Il sera également question de coopération fiscale, de recherche scientifique et de culture, la France et le Brésil ayant prévu une « saison culturelle croisée » en 2025.
Si le retour d’un dialogue au plus haut niveau est en soi une excellente nouvelle – le Brésil et la France sont de longue date des pays amis et proches – il faut bien dire que l’ambition de cette première rencontre, au-delà des hyperboles relevant de la communication des uns et des autres (le climat et la transition écologique, la diversité des sociétés et le dialogue avec l’Afrique, la démocratie et la mondialisation équitable seront au menu des discussions), ne saute pas aux yeux. Et cela pour une raison simple : dans le monde tel qu’il se dérègle, la France et le Brésil ne sont plus au centre du jeu.

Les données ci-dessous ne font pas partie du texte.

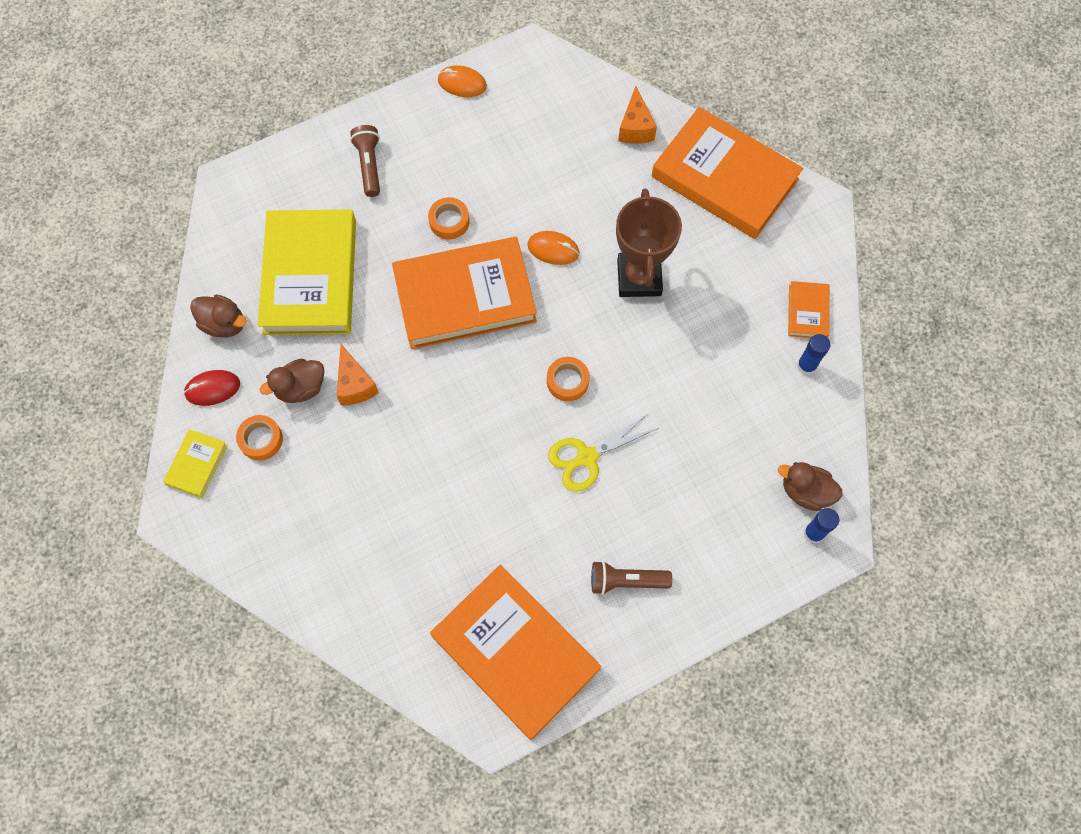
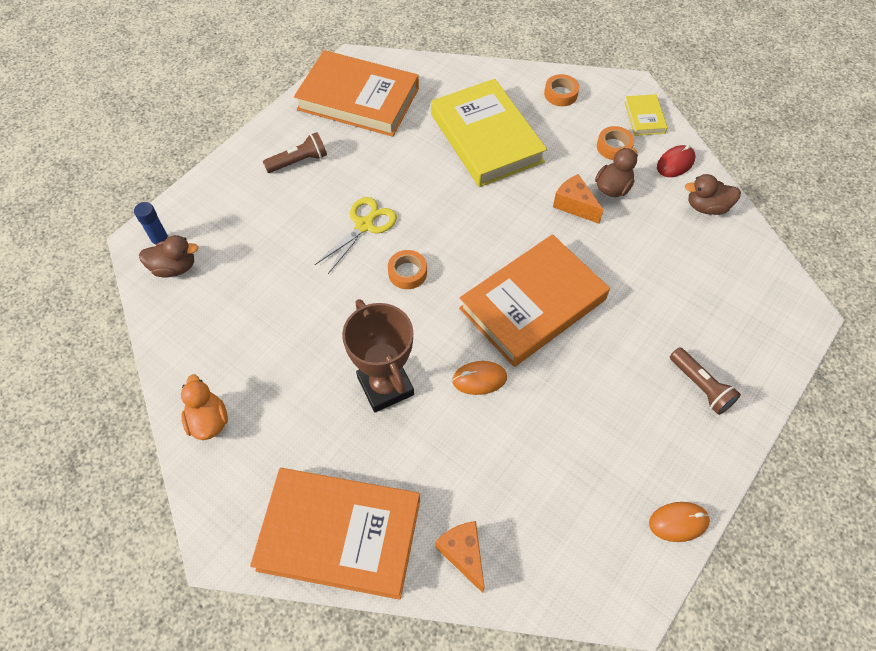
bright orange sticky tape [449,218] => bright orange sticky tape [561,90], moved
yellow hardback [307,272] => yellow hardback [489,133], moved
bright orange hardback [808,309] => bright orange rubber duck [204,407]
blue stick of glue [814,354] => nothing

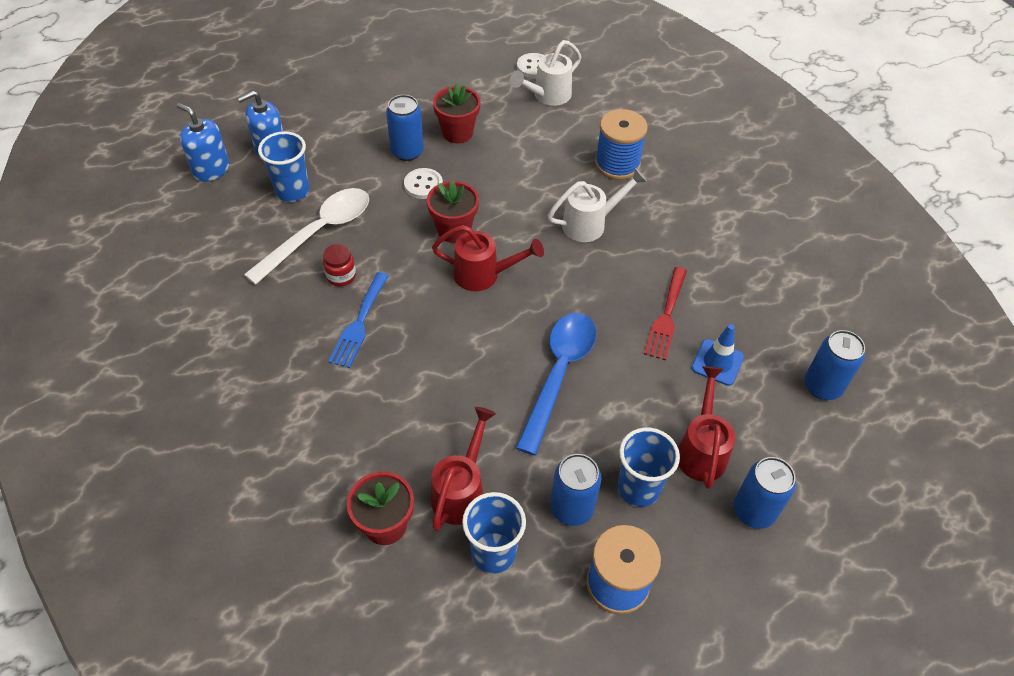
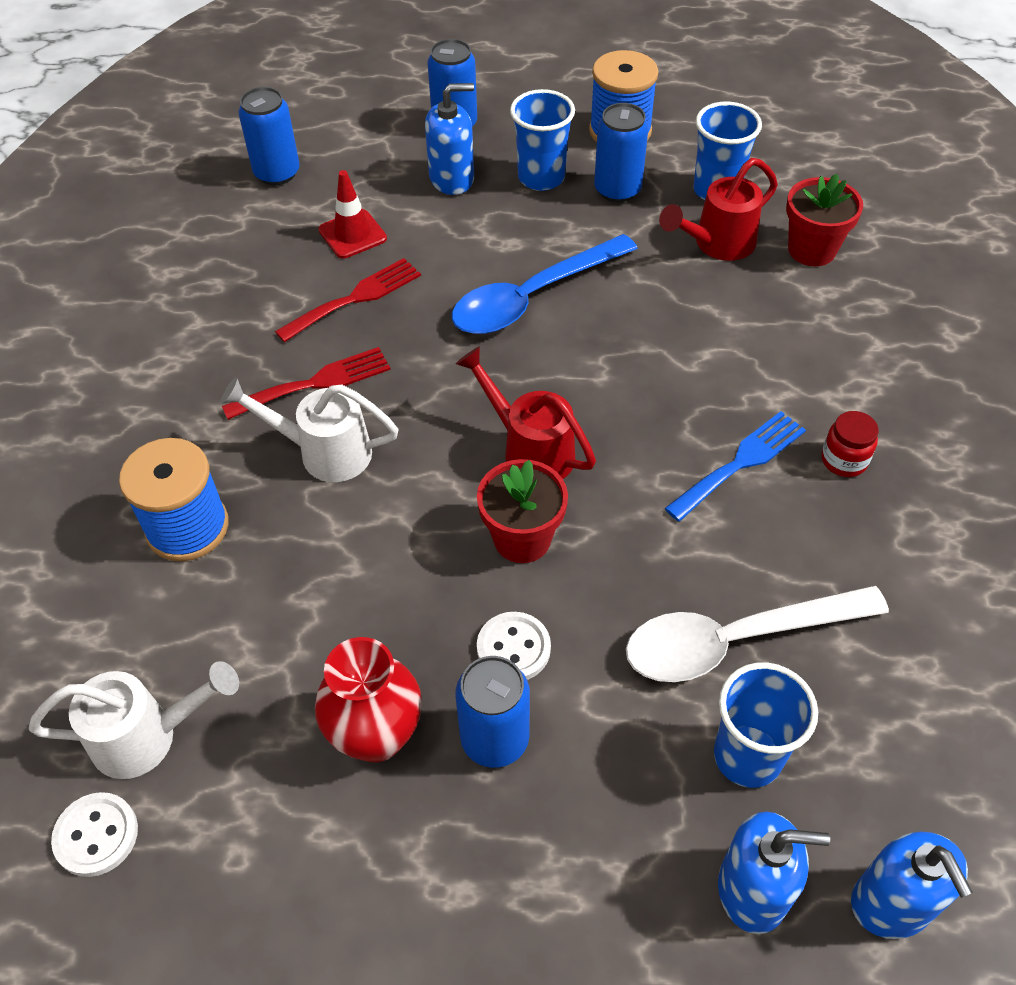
scarlet plant pot [457,113] => scarlet tall vase [368,699]
scarlet preserve jar [339,265] => scarlet preserve jar [850,444], moved
blue traffic cone [718,355] => scarlet traffic cone [352,214]
scarlet sprinkling can [706,427] => blue soap pump [449,139]
nothing => scarlet dinner fork [306,383]

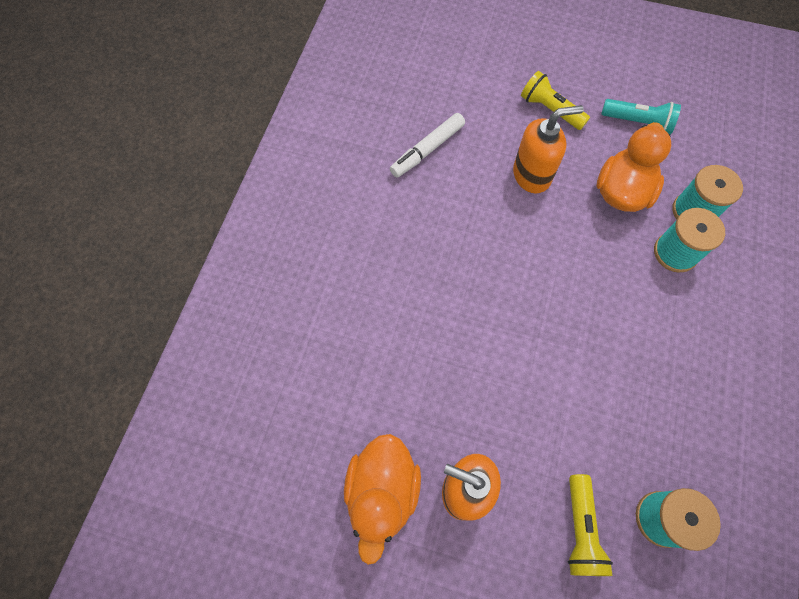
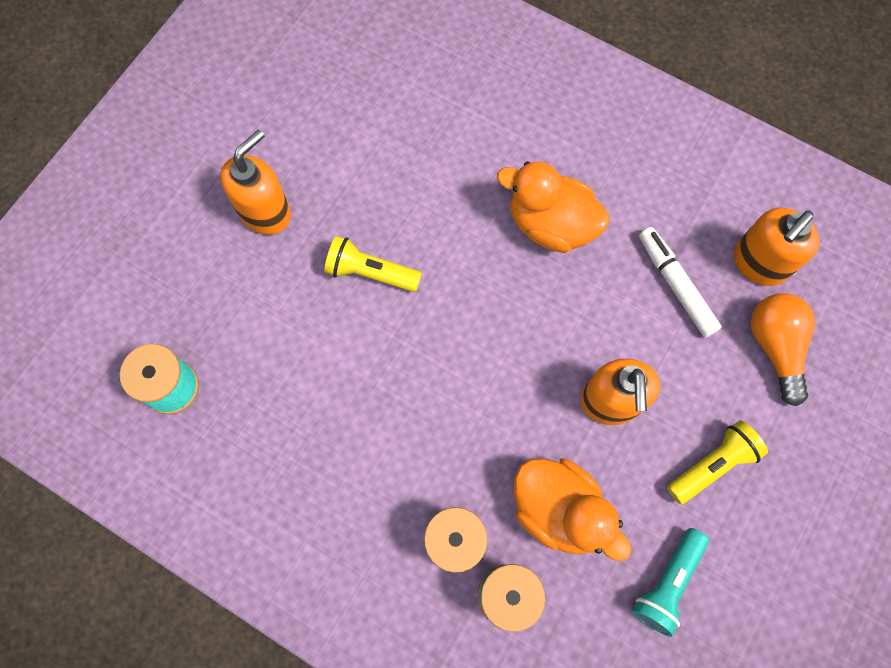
bright orange rubber duck [382,499] => bright orange rubber duck [553,207], moved
yellow torch [590,525] => yellow torch [373,264], moved
nothing => bright orange soap pump [777,247]
nothing => bright orange light bulb [783,349]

Car la question qui se pose est finalement : quel Lula s’apprête à recevoir quel Emmanuel Macron ? Côté français, nous avons un champion dont la puissante armée vient de se faire bouter hors d’Afrique par une poignée de blogueurs et de mercenaires russophiles. Nous avons un président qui ne parvient décidément pas à faire comprendre l’intérêt d’invoquer « des opérations de soldats français sur le terrain en Ukraine » : ni aux Français qui n’ont pas envie que leur pays attaque une puissance nucléaire, ni aux partenaires de la France qui redoutent une escalade, ni du reste aux Ukrainiens qui demandent de toute urgence des munitions et des armes conventionnelles. Ne parlons pas de sa proposition vite oubliée de mobiliser contre le Hamas la coalition qui a combattu l’EI…
Côté brésilien, nous avons retrouvé le Lula plein de fougue, celui de ses premières présidences entre 2002 et 2010, en héraut triomphant du multilatéralisme, prêt à s’engager dans toutes les médiations, tellement confiant dans la force de sa « diplomatie de la cordialité » qu’il en avait rêvé un instant de réconcilier les Etats-Unis et l’Iran.
Sauf que si Lula est resté le même, le monde a bien changé. Et les grandes démocraties occidentales ont beaucoup de mal à admettre qu’entre la Russie et l’Ukraine, Lula renvoie dos à dos l’agresseur et l’agressé, ou qu’il compare l’attitude d’Israël à Gaza, à celle du IIIe Reich, et oublie de rappeler la responsabilité du Hamas. Sa complaisance avec le dictateur vénézuélien d’extrême gauche Nicolas Maduro a fait tiquer jusqu’au président communiste du Chili, Gabriel Boric, qui n’avait pas apprécié que Lula décrive les massacres perpétrés par le régime vénézuélien comme un simple « narratif destiné à justifier les sanctions internationales ».
Bref, à l’heure où le monde multipolaire se scinde en deux blocs, celui des démocraties occidentales autour des Etats-Unis, et celui des régimes autoritaires autour de la Chine et de son vassal russe, la position ambivalente du leader autoproclamé du « Sud Global » devient de plus en plus inconfortable.
Que sortira-t-il du dialogue avec une France quelque peu démonétisée ? Emmanuel Macron et Lula parviendront-ils à montrer que ces deux puissances, qui eurent leurs heures de gloire, peuvent faire mieux que claudiquer de concert ? Et espérer que, bras dessus bras dessous, elles retrouvent un peu de superbe, sinon de crédibilité ?
Les Jeux Olympiques de Rio, organisés en 2016 mais obtenus sous la présidence de Lula, avaient sonné le triomphe du soft power brésilien. Ils avaient notamment sacré la seleçao de football. Signe des temps, celle-ci ne s’est même pas qualifiée et sera une des grandes absentes de Paris 2024.
*Mas, que nada est le titre d’un grand succès du chanteur et musicien brésilien Jorge Ben Jor paru en 1963. Le titre signifie « Mais ce (n’est) rien », une expression pour dire « C’est mieux que rien ».